Saturday, April 14, 2012

Triple Expedite

[Originally posted at The Imaginary Menagerie]

There's a theory in some circles that you insure the gods will come through on a request by withholding the offering until after the goods are delivered. This is more true in Christianity and Hoodoo than general modern Paganism. Go to Italy and you may see an old woman spitting and cursing a statue of Mary. The local priest will pass this off. "Of course she curses the statue. Her daughter still is not pregnant." A friend of mine once gave a prayer to Saint Expedite, but she made the mistake of giving him the flowers and pound cake before she got the really cool job. When the job went to someone else, the local Hoodoo expert asked her, "Why would Expedite work for the job when he already has his cake?" Magical prayer can be a lot like high-school sex.


Last week I lost my bank card. I only lost it for an hour, but that was enough time for me to call the bank and cancel the card. I had to write checks and go without online book purchases for a week. And did you know that Whole Foods does not take checks? I only found that out after I'd unloaded my cart onto the checkout conveyor belt. I let the clerks reshelve my organic golden beets and gluten-free pasta.

Life was going to be a bit rougher for the next few days.
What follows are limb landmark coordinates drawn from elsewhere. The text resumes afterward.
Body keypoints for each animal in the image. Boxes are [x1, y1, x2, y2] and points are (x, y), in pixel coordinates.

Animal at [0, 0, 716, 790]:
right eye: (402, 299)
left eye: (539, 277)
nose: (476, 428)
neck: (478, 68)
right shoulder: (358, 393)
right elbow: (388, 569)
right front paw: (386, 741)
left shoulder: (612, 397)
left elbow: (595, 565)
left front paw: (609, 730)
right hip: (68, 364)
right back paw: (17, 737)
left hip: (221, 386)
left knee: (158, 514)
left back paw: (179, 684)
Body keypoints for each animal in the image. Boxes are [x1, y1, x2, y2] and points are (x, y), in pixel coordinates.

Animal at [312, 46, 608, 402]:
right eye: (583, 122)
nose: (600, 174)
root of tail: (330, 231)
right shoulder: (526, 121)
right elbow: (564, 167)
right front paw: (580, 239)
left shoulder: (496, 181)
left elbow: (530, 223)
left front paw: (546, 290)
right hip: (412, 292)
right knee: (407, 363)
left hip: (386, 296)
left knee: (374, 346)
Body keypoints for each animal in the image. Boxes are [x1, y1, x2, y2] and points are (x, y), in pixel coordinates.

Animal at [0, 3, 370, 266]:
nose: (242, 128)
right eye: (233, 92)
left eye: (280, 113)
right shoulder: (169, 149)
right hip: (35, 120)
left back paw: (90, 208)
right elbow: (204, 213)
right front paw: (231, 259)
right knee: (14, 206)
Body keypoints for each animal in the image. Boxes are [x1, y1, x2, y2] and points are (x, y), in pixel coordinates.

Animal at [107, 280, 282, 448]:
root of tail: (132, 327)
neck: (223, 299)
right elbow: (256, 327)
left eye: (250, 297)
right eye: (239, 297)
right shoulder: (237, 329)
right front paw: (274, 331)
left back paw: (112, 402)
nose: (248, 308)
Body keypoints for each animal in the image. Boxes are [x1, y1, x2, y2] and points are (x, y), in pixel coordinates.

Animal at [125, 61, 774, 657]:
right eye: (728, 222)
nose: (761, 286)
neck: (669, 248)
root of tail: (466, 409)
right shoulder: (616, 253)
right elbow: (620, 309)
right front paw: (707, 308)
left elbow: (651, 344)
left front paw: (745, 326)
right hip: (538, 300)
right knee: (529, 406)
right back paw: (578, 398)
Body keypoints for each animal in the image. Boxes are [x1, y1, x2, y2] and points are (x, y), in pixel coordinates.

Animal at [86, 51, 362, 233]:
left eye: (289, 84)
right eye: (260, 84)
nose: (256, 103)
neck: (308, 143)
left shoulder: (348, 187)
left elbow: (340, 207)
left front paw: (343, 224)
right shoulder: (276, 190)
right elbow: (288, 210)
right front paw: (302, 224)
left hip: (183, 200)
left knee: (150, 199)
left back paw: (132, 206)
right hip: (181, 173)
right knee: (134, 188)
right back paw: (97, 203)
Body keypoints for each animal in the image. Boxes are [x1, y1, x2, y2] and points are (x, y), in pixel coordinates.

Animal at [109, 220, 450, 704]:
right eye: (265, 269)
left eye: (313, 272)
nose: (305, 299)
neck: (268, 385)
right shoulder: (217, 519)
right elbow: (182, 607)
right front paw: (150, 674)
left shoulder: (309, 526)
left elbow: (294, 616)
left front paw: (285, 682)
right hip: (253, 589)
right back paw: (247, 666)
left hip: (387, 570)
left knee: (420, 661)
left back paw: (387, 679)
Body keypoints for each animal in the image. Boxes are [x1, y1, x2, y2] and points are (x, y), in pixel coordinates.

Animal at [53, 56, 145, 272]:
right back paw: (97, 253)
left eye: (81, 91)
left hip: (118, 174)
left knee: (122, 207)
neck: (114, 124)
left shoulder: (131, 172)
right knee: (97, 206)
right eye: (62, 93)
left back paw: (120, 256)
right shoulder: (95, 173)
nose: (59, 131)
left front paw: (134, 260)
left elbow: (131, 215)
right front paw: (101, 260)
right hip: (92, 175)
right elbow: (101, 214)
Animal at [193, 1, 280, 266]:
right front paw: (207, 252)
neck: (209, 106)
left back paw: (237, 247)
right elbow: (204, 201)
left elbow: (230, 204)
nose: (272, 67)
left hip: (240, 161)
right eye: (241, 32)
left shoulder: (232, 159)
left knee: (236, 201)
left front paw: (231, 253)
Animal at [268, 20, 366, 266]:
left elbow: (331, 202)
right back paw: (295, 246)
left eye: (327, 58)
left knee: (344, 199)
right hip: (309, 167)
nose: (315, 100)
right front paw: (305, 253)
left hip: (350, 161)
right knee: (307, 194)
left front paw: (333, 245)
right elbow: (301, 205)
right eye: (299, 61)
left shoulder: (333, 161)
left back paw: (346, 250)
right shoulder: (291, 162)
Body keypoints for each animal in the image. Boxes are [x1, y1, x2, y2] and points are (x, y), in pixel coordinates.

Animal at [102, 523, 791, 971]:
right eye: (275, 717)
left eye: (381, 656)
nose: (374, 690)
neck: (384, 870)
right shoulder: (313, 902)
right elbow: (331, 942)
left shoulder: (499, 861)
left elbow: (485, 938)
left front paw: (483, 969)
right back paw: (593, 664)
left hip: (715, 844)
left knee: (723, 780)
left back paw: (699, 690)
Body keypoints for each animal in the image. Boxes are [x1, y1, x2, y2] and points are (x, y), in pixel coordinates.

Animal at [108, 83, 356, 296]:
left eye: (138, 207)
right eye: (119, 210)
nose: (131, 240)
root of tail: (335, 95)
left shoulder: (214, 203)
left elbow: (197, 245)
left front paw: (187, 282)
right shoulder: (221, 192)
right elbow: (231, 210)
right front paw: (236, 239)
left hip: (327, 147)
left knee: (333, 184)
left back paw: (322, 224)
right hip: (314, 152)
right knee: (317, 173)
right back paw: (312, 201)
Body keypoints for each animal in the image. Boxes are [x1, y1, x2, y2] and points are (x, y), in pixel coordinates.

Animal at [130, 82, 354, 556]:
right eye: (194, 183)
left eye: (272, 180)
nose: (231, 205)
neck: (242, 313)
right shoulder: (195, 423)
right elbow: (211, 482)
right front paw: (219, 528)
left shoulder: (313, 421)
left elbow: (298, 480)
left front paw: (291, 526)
But then I had a brilliant idea. On Friday as I said my morning prayer to Hermes, I realized I could ask him to help. Hermes is a god of business transactions. He makes sure things move. In the divine commerce of gods and men, Hermes delivers the smoke of incense and offerings to Olympus along with praises, prayers and the list of victorious athletes and playwrights. Hermes made the jump to Christianity as Saint Expedite, the patron saint of express mail. My request for a timely arrival for my debit card seemed right up his alley.
I'm not very good at asking for help, and indeed this request seemed a little frivolous. I believe that if you have food, shelter and basic health, the gods figure you are doing just fine. Asking for my new debit card to arrive in a timely fashion so that I could return to my heightened American level of consumption seemed, well, let's just say I would understand if Hermes just rolled his eyes when he heard my prayer.

I told the King of the Rustlers that I understood my request was small, but that it was also a simple thing for a god as great as Hermes. This sounds sycophantic written out in a modern context, but in prayer it's just fact. I told the Many Twisting One that if I got my card that day, I'd pour him a libation and sing his praises at the upcoming theoxenia, a public Hellenic ritual. This second offering was given with a fair amount of dread as I'd been hoping to avoid attending this particular ritual based on past experience.

The card did not arrive.

Well, I thought, I dodged that one. I may not have my bank card, but I also don't have to go to that ritual.

By Saturday morning, however, I decided to try the prayer thing again. There were these really tasty gluten-free protein bars I wanted and the only place that carried them was an online site that charged $4.95 for processing check payments.

I made the same offering to sing the Whisperer's praises at the theoxenia and then remembered that the date of the ritual conflicted with something I really wanted to do. I was torn. If the card showed up on Saturday, rather than having dinner with friends I rarely see, I'd be stuck sitting in someone's living room eating bad potluck and trying to block out the screams of the high priest's hyperactive children.

Thinking quickly (praise Wingfooted Hermes) I amended my prayer. Scratch that earlier offer, I told the god. Instead of singing your praises at the theoxenia, I'll write a piece about you on my blog.

The private libation was still in play. That means I'll have to buy some honey and perhaps a nice Cabernet with the bank card that came in the mail later that day.
I also have to write this blog. The bad ritual would have been torture for an evening, but having to write something carries a higher price. 

It's hard for a writer when the act of writing makes the brain switch into depressed mode. I can journal everyday, but when I write something at all creative, especially something I want people to read, I have a tendency to spend the next few days hating on myself. I have to watch myself for health reasons. This high-risk writer's block is also something I want to overcome so that I can write again. Hermes held out for the more significant offer using the small thing--for him such an easy, simple bit of work--to garner the more difficult offering. More difficult, but also exactly what I needed.